La prose est diffusée par la seule voix du jeu et la narratrice fait un travail formidable. Elle lit la prose avec un tendre enthousiasme. Cependant, aucun dialogue n’est prononcé, que ce soit par la narratrice ou par d’autres acteurs. Certains pourraient trouver cela problématique, mais je n’ai pas eu de problème à devoir lire, c’est censé être un livre après tout. Je pense aussi qu’il était intelligent de ne pas faire lire les dialogues par la narratrice, car elle apparaît juste assez pour être une présence agréable et avoir tous les dialogues lus par elle aurait pu devenir irritant.

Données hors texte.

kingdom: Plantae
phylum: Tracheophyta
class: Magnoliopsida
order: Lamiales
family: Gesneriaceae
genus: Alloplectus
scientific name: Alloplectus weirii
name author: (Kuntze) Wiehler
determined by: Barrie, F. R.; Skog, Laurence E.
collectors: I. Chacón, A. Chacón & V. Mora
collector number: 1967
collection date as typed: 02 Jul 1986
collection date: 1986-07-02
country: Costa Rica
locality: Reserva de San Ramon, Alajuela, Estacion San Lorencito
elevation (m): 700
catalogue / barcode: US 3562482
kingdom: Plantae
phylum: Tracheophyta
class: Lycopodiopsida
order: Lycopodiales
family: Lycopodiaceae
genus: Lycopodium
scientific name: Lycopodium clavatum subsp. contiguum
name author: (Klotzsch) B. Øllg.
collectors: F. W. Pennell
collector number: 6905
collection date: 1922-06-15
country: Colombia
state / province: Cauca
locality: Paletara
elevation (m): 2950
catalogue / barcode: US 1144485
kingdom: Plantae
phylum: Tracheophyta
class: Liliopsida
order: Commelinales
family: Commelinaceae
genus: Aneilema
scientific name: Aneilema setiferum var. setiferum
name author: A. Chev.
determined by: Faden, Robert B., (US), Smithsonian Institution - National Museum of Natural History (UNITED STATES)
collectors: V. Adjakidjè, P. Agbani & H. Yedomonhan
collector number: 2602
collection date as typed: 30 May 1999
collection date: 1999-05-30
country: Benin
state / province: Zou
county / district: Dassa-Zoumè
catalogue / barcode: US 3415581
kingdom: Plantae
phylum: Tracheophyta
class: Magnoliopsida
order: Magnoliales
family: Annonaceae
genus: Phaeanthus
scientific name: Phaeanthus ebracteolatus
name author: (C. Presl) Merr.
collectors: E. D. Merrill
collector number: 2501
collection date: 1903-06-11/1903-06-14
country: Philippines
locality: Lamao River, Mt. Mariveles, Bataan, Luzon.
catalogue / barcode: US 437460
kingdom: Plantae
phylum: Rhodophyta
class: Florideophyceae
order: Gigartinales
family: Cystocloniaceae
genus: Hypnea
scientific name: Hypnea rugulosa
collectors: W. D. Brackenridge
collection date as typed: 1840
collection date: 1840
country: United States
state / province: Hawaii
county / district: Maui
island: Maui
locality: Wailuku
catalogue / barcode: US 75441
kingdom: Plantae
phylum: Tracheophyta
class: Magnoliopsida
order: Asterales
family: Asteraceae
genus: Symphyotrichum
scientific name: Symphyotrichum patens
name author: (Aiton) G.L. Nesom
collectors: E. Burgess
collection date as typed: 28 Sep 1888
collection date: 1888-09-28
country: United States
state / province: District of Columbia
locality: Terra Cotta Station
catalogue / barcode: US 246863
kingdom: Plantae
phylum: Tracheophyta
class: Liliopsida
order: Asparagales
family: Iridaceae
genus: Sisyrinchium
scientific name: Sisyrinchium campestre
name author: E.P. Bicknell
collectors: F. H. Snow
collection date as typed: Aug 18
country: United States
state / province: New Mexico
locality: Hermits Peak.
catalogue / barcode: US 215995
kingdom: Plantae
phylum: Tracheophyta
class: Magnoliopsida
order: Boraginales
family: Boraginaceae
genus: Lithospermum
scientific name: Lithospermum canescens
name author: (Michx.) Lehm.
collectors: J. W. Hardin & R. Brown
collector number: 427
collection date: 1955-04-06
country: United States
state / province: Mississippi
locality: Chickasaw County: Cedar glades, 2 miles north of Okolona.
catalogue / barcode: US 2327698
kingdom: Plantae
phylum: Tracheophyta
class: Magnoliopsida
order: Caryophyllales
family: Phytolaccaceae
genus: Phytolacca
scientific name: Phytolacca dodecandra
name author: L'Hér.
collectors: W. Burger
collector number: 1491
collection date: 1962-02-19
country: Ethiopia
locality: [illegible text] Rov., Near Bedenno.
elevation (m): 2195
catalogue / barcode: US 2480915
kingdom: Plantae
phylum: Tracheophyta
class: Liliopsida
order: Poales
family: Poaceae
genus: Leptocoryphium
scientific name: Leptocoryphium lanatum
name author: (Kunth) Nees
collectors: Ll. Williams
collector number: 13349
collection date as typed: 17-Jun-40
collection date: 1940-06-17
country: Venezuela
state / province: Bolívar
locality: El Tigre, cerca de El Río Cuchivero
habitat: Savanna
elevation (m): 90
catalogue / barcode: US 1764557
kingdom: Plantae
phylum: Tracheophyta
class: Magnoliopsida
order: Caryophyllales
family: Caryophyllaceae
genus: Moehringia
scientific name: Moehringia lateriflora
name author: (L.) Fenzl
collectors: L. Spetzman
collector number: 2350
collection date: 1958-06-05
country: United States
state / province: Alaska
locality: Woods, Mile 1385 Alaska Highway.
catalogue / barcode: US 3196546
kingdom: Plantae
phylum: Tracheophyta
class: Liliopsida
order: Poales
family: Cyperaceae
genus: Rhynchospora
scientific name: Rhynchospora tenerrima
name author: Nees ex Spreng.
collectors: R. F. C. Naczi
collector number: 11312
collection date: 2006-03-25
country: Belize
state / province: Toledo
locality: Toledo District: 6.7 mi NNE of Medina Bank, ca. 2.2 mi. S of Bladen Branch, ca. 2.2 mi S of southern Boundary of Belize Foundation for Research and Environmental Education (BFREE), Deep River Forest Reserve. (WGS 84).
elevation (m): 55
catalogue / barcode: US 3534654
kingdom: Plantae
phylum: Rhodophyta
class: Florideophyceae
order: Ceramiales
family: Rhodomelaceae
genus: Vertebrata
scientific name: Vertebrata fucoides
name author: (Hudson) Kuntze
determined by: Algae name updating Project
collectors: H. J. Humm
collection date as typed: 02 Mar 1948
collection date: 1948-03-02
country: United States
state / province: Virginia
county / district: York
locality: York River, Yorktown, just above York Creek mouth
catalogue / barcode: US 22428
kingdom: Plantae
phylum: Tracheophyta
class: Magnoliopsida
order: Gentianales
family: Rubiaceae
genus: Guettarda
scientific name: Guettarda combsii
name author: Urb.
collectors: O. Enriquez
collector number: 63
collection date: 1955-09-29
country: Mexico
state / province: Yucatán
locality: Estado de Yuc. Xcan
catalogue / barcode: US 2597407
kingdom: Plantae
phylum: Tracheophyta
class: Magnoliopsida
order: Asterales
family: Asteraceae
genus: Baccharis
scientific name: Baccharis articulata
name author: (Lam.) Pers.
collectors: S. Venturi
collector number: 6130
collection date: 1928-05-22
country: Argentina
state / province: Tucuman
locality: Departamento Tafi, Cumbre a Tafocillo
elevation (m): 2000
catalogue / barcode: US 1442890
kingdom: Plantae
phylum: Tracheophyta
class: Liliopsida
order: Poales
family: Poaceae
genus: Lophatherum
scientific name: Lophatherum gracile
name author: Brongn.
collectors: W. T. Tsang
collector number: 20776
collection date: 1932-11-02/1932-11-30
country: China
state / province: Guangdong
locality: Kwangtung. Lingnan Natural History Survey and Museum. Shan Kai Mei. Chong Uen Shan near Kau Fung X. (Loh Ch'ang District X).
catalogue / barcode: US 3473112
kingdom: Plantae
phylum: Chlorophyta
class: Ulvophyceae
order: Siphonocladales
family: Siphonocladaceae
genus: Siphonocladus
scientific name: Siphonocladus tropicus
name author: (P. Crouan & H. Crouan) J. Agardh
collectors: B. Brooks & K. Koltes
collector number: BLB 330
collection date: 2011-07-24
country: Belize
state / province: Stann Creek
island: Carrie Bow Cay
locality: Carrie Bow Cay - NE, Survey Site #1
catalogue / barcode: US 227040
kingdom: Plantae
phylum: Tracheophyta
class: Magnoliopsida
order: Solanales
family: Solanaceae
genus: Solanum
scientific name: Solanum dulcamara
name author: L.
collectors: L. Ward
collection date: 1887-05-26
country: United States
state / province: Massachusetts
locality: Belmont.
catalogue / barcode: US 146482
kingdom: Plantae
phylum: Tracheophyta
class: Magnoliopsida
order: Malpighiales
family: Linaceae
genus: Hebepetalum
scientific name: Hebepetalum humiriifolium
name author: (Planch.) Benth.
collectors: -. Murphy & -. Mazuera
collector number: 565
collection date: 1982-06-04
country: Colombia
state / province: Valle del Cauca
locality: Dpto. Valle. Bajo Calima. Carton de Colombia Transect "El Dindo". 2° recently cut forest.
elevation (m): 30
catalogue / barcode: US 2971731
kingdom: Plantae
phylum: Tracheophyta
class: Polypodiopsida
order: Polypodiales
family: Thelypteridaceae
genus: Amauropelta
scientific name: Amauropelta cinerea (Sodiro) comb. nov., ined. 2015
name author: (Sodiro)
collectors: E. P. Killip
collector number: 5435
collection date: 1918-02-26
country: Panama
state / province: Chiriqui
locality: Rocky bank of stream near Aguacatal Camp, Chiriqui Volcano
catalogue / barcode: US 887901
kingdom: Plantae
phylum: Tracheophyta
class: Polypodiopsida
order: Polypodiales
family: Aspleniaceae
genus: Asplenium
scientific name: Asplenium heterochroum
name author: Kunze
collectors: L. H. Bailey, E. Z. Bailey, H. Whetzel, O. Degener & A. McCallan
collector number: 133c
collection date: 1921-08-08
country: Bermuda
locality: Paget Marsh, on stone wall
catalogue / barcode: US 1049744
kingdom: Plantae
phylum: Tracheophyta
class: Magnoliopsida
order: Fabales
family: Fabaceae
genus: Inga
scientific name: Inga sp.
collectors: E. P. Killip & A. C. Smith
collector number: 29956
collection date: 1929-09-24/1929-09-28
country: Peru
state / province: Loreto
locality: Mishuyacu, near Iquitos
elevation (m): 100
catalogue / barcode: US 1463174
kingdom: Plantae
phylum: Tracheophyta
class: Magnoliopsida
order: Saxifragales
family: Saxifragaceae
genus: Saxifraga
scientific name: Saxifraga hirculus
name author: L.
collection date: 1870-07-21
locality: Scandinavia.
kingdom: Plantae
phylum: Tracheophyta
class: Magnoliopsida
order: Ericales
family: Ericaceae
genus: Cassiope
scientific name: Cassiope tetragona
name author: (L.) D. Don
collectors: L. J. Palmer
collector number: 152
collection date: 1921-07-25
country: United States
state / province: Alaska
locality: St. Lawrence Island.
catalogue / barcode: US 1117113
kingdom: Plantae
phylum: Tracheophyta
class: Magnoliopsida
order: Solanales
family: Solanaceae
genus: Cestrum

Une mention spéciale doit également être accordée à l’exquise bande-son. Elle n’est jamais envahissante et, comme toutes les grandes musiques, on ne la remarque que lorsqu’elle le veut bien. Lorsque vous la remarquez, vous trouvez un mélange de morceaux de piano apaisants et paisibles pour les moments d’exploration et de calme, ainsi que des morceaux plus intenses qui accentuent le drame des moments de suspense de l’histoire. La musique ne prend jamais le dessus sur quoi que ce soit et fonctionne comme un complément dynamique aux événements de l’histoire.
Beacon Pines est une histoire de changement. C’est aussi une histoire où vous changez. En fouillant dans les secrets de Beacon Pines et en modifiant les événements jusqu’à ce que la bonne histoire se révèle, vous verrez des personnages, et même une ville entière, essayer de comprendre comment gérer le changement.
Si le changement peut être dangereux, il peut aussi être merveilleux. Il nous offre une chance de grandir et de découvrir qui nous sommes, mais aussi qui nous voulons être. La vie est pleine de changements et cela arrive, que nous le voulions ou non. Beacon Pines n’est peut-être pas le jeu narratif le plus interactif qui soit, mais ce qui lui manque en interactivité, il le compense par une histoire profondément captivante sur la façon dont nous choisissons de gérer le changement.
Merci à l’éditeur de nous avoir fourni le jeu.